Example 1 - Basic idling
public void registerAnimationControllers(PAnimationManager.PAnimationRegistrar<?> registrar) 
{
   registrar.add(new PAnimationController<>("idling", animatableState ->
            {
               if (animatableState.animatable().isIdling())
               {
                  controller.play(IDLE);
                  return ControllerState.PLAY;
               }
               else
               {
                  controller.stop();
                  return ControllerState.STOP;
               }
            }));
}

This controller plays an idling animation when the animatable is idle, or stops the animation otherwise.

Example 2 - Walking + Running + Idling
public void registerAnimationControllers(PAnimationManager.PAnimationRegistrar<TestEntity> registrar)
{
   registrar.add(new PAnimationController<>("walk/idle/run", state ->
   {
      if (state.animatable().isMoving())
      {
         state.controller().play(TestEntity.this.isSprinting() ? RUN : WALK);
         return ControllerState.PLAY;               
      }
      else
      {
        state.controller().play(IDLE);
        return ControllerState.PLAY;
      }
   }));
}

This example chooses between walking, running, or idling depending on movement and sprinting status.

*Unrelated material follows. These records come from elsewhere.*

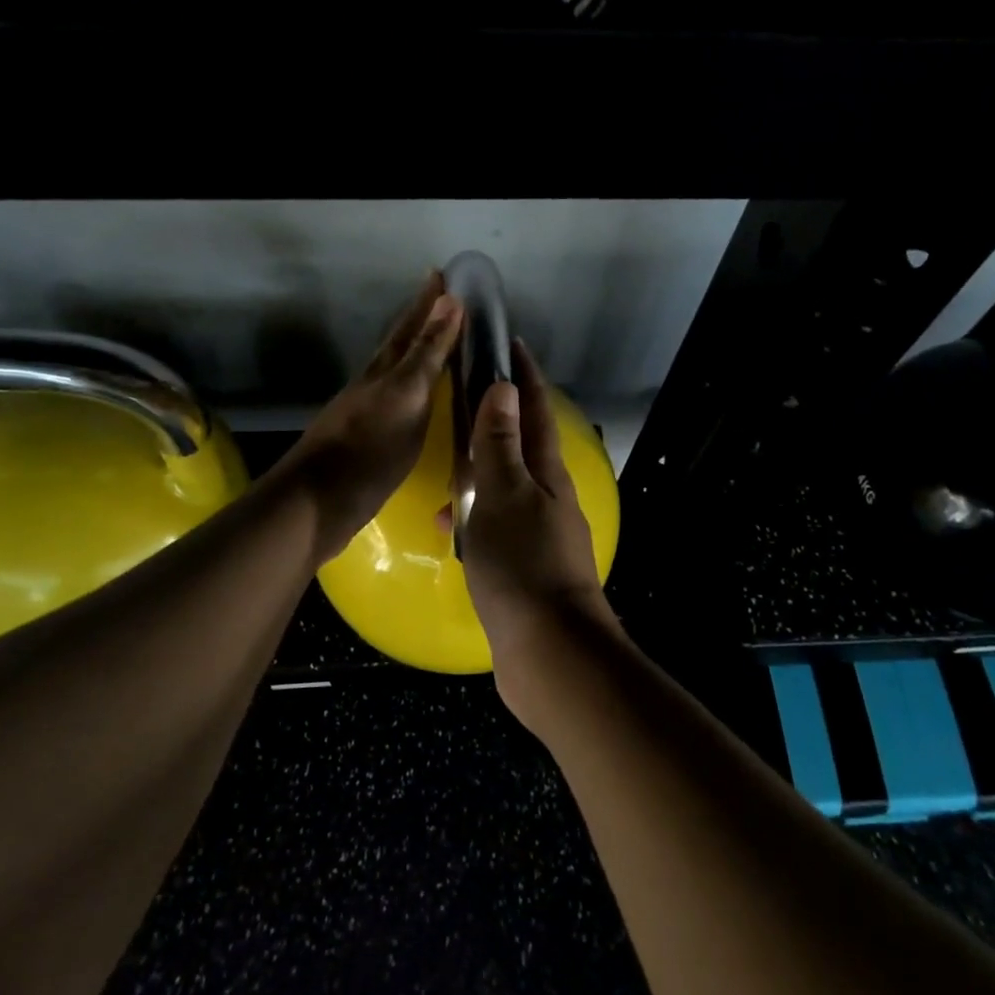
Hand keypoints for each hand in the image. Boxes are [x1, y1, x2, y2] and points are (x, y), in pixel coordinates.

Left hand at [270, 271, 462, 563]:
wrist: (319, 501)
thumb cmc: (370, 448)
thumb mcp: (406, 396)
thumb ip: (427, 352)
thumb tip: (449, 300)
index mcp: (385, 369)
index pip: (411, 325)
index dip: (428, 301)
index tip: (442, 273)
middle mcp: (374, 383)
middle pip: (400, 343)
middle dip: (421, 320)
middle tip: (443, 298)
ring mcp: (368, 411)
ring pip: (397, 370)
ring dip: (418, 353)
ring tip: (437, 342)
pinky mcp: (368, 439)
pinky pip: (399, 400)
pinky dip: (414, 389)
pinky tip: (421, 399)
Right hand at [461, 339, 613, 689]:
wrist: (549, 651)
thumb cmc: (522, 564)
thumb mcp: (504, 495)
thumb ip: (500, 443)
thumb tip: (504, 387)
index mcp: (547, 473)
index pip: (535, 410)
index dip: (524, 375)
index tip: (509, 343)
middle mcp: (549, 497)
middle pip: (522, 444)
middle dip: (498, 417)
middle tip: (465, 398)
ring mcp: (540, 533)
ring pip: (505, 486)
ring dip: (479, 471)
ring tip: (445, 467)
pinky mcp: (527, 566)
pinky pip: (496, 525)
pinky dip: (474, 517)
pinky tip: (448, 529)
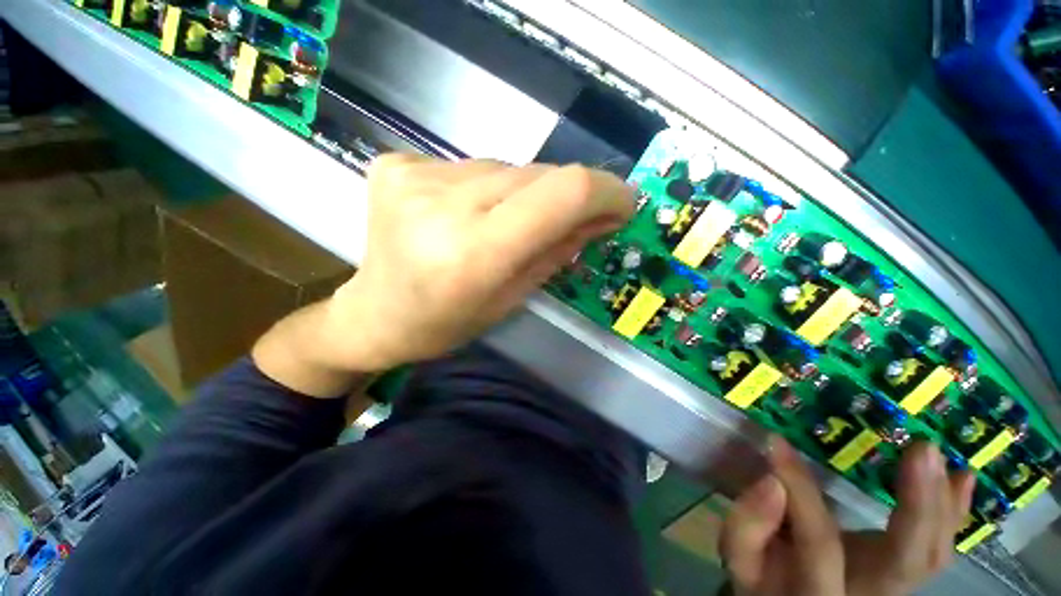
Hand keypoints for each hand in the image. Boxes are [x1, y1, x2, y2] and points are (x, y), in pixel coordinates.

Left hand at [325, 155, 633, 371]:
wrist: (375, 313)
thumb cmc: (446, 323)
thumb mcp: (512, 299)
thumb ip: (558, 251)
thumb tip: (604, 216)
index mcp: (474, 253)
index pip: (561, 194)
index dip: (604, 191)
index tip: (623, 202)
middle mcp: (442, 205)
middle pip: (537, 174)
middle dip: (567, 196)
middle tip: (572, 221)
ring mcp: (413, 176)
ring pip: (506, 167)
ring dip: (525, 194)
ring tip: (508, 225)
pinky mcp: (397, 164)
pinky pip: (471, 166)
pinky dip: (487, 188)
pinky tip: (469, 214)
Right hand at [720, 437, 974, 595]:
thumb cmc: (764, 574)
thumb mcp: (741, 557)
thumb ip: (747, 526)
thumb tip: (773, 482)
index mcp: (819, 592)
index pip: (818, 541)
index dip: (799, 489)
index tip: (777, 442)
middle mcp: (870, 594)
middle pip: (906, 561)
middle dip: (919, 506)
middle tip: (921, 450)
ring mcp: (895, 586)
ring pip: (934, 555)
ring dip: (942, 504)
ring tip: (936, 455)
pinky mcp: (906, 571)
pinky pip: (940, 548)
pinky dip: (953, 512)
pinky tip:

Notice we never return STOP; the controller is always playing an animation.

Example 3 - Spawning
   public void registerAnimationControllers(PAnimationManager.PAnimationRegistrar<TestEntity> registrar)
   {
      registrar.add(new PAnimationController<>("spawn", state -> 
      {
         if (MyEntity.this.tickCount < 100)
         {
            state.controller().play(SPAWN_ANIMATION);
            return ControllerState.PLAY;
         }
         return ControllerState.STOP;
      }));
   }

Plays a spawn animation for the first 100 ticks (5 seconds) after the entity enters the world. After 100 ticks, the controller stops.

Example 4 - Attack animation
   public void registerAnimationControllers(PAnimationManager.PAnimationRegistrar<TestEntity> registrar)
   {
      registrar.add(new PAnimationController<>("attack", state -> 
      {
         if (state.animatable().swinging)
         {
            state.controller().play(ATTACK);
            return ControllerState.PLAY;
         }
         return ControllerState.STOP;
      }));
   }

Plays an attack animation when the entity is swinging its arm. If the entity stops swinging, the controller resets and stops the animation.